# B13 "Engine" warning light...problem?



## Russellc (Jun 20, 2002)

My '94 sentra LE ( 1.6l ) engine light came on the other day for just a few seconds while I was on the highway. Just long enough for me to notice it, freak out alittle, then it was gone. literally just a few seconds. I did a search on this, but the only thing I find is when it is on and staying on. Oil levels, cooling levels all normal, and the car seemed to run fine, no missing or acting up, just at 65 mph with the cruise on and the dam thing just came on then turned off! What the hell does this light monitor on a B13 anyway?
The few posts I found on the topic were different models than mine and seemed more about how to turn the thing off than why it turned on. Anyone care to hazzard a guess what would cause this light to come on momentarily?
The car has a few idiot lights like this, elec, batt, brake, and I think oil. So I assume it isn't one of the functions this light monitors. This car is a daily driver I depend on and I'm wondering if it is going to strand me!

All Help Much Appreciated,

Russellc


----------



## jingjing (Apr 29, 2002)

check the codes from the ecu


----------



## Russellc (Jun 20, 2002)

jingjing said:


> check the codes from the ecu


Should the dealer do this, or some place like autozone able to do this?

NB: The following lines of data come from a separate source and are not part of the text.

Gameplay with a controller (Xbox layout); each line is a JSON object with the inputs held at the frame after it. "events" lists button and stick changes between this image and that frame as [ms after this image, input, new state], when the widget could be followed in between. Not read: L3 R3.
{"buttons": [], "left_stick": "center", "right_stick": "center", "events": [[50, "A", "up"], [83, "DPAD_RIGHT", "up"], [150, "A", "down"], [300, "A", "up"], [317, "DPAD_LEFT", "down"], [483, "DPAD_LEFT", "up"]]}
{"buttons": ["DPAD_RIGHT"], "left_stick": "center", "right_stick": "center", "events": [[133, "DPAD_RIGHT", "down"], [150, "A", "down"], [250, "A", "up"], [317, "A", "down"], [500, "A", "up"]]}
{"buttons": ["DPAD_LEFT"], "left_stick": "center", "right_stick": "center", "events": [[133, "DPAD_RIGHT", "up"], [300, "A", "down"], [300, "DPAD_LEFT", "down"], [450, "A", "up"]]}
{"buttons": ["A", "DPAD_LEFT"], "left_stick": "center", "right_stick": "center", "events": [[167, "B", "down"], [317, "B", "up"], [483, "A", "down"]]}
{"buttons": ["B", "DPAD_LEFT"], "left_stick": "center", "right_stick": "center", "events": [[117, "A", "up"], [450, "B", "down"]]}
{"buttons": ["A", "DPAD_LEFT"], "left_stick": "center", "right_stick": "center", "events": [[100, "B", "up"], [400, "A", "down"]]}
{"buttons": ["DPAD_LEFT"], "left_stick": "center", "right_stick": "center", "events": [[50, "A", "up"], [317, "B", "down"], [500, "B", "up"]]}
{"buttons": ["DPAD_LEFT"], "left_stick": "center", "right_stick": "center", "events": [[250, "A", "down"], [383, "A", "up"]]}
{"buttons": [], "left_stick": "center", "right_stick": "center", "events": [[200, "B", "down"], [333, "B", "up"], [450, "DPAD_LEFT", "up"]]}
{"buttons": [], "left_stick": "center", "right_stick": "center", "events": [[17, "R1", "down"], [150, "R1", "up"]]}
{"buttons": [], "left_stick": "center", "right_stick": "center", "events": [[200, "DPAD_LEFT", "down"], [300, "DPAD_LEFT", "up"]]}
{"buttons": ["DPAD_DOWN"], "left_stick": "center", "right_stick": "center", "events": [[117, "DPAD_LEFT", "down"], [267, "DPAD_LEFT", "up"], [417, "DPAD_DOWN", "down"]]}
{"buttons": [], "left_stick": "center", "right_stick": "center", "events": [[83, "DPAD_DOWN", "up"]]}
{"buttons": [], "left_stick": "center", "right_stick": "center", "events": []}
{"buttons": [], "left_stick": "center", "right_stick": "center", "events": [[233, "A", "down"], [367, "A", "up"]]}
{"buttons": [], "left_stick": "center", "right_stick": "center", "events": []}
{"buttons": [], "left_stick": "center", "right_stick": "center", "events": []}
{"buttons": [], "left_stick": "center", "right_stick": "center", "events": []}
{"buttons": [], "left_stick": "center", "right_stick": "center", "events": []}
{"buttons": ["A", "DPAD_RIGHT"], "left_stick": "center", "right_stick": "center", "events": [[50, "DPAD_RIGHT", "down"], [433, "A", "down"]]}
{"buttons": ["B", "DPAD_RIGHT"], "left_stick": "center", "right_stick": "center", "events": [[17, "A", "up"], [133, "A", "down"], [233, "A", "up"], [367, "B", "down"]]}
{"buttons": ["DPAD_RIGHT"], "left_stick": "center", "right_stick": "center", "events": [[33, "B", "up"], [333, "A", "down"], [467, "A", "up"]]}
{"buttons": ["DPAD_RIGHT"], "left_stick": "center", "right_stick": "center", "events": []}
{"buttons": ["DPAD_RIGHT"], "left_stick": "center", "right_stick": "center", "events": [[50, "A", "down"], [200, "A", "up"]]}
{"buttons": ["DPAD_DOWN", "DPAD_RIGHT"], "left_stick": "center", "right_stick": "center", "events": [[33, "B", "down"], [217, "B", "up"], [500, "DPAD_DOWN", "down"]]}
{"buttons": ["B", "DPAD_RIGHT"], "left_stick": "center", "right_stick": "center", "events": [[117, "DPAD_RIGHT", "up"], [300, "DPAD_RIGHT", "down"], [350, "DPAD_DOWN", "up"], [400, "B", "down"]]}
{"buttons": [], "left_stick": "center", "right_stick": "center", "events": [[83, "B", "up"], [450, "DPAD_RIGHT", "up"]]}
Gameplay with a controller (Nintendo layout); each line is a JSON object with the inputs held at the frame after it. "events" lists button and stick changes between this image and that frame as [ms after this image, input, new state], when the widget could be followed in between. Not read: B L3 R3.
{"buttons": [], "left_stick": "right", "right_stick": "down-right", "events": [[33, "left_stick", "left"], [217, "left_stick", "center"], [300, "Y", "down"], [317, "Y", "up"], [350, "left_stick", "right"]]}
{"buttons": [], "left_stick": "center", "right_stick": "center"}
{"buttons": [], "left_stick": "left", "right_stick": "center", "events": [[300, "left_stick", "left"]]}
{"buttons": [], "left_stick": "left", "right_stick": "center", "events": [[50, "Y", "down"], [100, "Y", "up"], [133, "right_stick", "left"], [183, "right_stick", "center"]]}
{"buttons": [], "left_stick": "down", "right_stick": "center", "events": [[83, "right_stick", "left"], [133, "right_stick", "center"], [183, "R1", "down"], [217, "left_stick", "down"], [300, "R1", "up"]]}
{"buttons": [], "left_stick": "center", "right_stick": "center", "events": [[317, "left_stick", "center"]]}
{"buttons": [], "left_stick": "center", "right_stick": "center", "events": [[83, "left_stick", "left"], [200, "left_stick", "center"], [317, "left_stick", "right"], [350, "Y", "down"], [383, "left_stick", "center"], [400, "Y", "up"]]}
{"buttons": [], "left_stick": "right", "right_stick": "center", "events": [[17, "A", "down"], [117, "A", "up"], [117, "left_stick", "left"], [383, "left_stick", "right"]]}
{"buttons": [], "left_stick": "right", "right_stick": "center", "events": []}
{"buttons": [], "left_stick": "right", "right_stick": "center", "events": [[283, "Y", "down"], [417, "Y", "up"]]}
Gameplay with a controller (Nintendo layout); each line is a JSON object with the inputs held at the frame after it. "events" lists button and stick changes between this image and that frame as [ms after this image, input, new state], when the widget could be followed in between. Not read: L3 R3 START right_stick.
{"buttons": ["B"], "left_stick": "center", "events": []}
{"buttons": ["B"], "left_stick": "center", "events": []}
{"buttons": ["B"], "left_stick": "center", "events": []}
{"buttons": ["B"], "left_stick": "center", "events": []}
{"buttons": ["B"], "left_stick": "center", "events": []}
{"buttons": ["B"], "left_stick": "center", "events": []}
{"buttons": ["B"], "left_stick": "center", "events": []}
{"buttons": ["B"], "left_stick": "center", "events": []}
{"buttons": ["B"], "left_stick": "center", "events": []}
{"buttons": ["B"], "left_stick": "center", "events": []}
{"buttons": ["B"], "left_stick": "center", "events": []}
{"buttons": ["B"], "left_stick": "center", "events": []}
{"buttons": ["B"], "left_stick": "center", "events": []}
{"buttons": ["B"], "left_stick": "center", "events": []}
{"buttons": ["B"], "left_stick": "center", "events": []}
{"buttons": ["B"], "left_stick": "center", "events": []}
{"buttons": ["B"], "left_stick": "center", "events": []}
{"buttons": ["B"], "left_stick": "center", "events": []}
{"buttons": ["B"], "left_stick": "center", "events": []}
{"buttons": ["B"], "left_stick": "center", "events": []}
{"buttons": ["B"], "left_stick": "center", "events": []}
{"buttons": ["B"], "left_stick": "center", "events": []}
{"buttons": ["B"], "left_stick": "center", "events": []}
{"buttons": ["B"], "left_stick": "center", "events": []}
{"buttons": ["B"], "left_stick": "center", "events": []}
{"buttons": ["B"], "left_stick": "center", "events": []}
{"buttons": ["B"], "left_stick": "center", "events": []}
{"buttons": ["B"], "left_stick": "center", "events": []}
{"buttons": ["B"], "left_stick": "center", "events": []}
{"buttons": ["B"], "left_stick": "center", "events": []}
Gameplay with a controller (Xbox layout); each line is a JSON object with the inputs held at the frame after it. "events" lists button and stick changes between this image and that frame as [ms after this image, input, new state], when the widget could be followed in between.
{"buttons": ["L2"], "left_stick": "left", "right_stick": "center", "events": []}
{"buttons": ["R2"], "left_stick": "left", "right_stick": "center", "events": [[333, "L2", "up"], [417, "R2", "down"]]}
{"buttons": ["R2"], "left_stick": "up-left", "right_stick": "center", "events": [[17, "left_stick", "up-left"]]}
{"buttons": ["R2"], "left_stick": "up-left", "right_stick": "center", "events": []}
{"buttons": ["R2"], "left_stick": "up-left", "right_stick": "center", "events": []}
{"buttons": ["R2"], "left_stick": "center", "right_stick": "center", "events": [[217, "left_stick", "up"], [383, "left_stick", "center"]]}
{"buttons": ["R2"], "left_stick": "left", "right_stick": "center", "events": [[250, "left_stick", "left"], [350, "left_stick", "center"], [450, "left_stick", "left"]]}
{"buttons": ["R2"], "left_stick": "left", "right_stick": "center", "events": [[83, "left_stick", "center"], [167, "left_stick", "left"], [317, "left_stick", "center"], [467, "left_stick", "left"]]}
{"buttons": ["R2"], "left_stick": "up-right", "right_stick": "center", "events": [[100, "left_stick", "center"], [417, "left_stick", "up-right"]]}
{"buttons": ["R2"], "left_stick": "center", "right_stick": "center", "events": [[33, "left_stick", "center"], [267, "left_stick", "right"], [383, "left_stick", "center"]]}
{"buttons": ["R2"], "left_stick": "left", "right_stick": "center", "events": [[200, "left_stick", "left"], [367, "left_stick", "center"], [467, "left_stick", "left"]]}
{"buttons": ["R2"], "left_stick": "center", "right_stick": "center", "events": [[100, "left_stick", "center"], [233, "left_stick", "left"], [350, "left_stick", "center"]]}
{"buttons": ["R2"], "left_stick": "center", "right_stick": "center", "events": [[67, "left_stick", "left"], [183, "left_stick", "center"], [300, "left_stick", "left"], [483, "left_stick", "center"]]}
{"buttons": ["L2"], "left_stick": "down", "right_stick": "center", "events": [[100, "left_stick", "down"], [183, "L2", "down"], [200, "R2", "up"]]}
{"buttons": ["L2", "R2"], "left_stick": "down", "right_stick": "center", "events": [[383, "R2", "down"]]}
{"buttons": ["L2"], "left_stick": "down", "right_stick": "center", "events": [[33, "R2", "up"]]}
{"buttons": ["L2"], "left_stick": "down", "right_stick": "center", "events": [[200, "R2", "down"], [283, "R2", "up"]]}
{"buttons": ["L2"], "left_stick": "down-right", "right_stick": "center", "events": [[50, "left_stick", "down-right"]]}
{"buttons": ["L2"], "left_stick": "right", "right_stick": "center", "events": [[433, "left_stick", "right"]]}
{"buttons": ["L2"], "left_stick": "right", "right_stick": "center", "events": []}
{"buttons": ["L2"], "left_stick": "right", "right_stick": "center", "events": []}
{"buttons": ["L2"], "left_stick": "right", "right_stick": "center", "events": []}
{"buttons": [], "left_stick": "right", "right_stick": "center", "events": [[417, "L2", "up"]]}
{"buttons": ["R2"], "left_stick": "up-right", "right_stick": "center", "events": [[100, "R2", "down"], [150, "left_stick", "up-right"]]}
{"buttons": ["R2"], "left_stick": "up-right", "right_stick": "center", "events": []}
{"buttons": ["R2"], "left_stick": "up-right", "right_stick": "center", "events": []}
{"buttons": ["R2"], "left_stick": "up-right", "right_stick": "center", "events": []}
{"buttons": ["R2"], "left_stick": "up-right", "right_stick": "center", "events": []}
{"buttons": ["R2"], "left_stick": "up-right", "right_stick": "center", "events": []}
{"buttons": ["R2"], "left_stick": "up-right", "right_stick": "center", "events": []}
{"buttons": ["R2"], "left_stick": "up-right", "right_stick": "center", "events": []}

I've never fooled with the computer before, is this something I need a tool of some sort , or is it even possible to do your self?

thanks, Russellc


----------



## Russellc (Jun 20, 2002)

jingjing said:


> check the codes from the ecu


Looking around this forum, I have found some tallking about checking their own codes. Is there a site with the info on my particular ecu, do I need a owner's 
manual on it ?

thanks,
russellc


----------



## Aequitas (May 29, 2004)

Russellc said:


> Looking around this forum, I have found some tallking about checking their own codes. Is there a site with the info on my particular ecu, do I need a owner's
> manual on it ?
> 
> thanks,
> russellc


mine comes on all the time now, and i dont even bother to check. Always says something to do with the EGR. Hey my car passed smog, i dont care


----------



## Russellc (Jun 20, 2002)

Aequitas said:


> mine comes on all the time now, and i dont even bother to check. Always says something to do with the EGR. Hey my car passed smog, i dont care


Kind of what I thought. Car runs fine. only came on for a few seconds. I found a list of codes on another site, looks like the worst of them is when the computer itself shoots craps... Thanks for the input.

Russellc


----------



## NismoSentra13 (Mar 3, 2004)

Russellc said:


> Should the dealer do this, or some place like autozone able to do this?
> 
> I've never fooled with the computer before, is this something I need a tool of some sort , or is it even possible to do your self?
> 
> thanks, Russellc


Autozone is able to check codes. I go there if i have a problem but luckily i dont have my engine light flashing.


----------



## BBB_Diesel (Jul 6, 2004)

hi,
i don't think autozone can check the codes on OBDI cars, only OBDII. i had the same problem on my 94 sentra one time (light came on for a few seconds then went out, no drivability problems), turned out it was a broken vaccum hose right under the BPT valve. i checked the codes (u have to remove a panel of the center console next to the gas pedal to get the ECU and read the codes) and it was code ? (forgot which one), but it was EGR function error code. i am not saying u have the exact same problem, but if u don't want to read the codes yourself you might just want to check your vacuum lines and make sure they're all in good condition, but i would still check the codes and definiatly erase the codes after you fix the problem.


----------



## Russellc (Jun 20, 2002)

You may have hit on something there. Not to long before all this happened, I had had a clutch replaced and all the engine seals replaced while apart, along with other things. Then a few days later I was on it pretty hard to get thru a light and when I lifted off the throttle it stalled. In fact, would not stay running unless I kept the throttle on a little. When I got home a look around revealed they had forgotten to reattach the band that holds the smaller rubber tube (that comes off the larger rubber tube that attaches to the throttle body) to the metal fixture/tube piece. Aparently, it had just been setting in the end of the tube, without being tightened. When I jumped on it I guess the engine shifting around threw it out, causing the stalling. Reattachment of course cured the problem. It was somewhere around this time that the light came on. It was only on a couple of seconds, then went off. It has not happened since and I have had no problem, but will probably have the codes read.

Russellc


----------